### INSTRUCTION
State how many lines of the data contain the word "robots", and write nothing besides the number.

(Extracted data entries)
━━━━━━━━━━━━━━━━━━━━━━━━━━━━━━

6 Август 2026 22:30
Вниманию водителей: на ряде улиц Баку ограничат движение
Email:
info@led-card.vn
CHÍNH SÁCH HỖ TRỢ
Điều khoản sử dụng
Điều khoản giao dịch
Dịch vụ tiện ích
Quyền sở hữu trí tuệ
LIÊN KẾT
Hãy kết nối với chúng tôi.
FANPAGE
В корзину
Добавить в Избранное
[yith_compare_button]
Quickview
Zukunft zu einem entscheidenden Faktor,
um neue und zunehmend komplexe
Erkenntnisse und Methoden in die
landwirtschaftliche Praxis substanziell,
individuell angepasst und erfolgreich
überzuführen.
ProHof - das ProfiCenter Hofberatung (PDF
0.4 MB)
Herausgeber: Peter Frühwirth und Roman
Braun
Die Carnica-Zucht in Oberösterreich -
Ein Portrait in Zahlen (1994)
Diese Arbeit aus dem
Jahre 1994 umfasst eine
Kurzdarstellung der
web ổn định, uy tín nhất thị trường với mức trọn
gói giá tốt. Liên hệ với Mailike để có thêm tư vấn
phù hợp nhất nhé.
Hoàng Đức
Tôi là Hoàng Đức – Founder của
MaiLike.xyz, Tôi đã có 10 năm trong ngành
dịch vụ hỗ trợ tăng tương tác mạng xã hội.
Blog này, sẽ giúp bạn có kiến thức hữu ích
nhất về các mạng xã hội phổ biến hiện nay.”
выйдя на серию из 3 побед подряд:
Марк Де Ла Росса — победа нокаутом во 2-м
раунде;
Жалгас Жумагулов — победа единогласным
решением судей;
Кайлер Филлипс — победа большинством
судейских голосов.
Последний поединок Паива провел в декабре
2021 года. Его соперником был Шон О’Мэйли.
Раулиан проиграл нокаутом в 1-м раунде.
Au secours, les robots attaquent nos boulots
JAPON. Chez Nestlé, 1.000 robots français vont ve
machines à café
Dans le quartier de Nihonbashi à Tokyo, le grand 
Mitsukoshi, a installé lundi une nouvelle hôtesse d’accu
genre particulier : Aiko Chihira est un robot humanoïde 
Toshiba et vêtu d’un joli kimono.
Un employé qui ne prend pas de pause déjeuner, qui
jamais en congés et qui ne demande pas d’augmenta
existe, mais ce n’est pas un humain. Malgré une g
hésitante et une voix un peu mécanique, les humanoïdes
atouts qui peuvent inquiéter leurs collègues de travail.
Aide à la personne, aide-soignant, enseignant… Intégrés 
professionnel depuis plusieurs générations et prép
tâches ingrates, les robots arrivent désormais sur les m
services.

━━━━━━━━━━━━━━━━━━━━━━━━━━━━━━

### RESPONSE TO THE TASK
3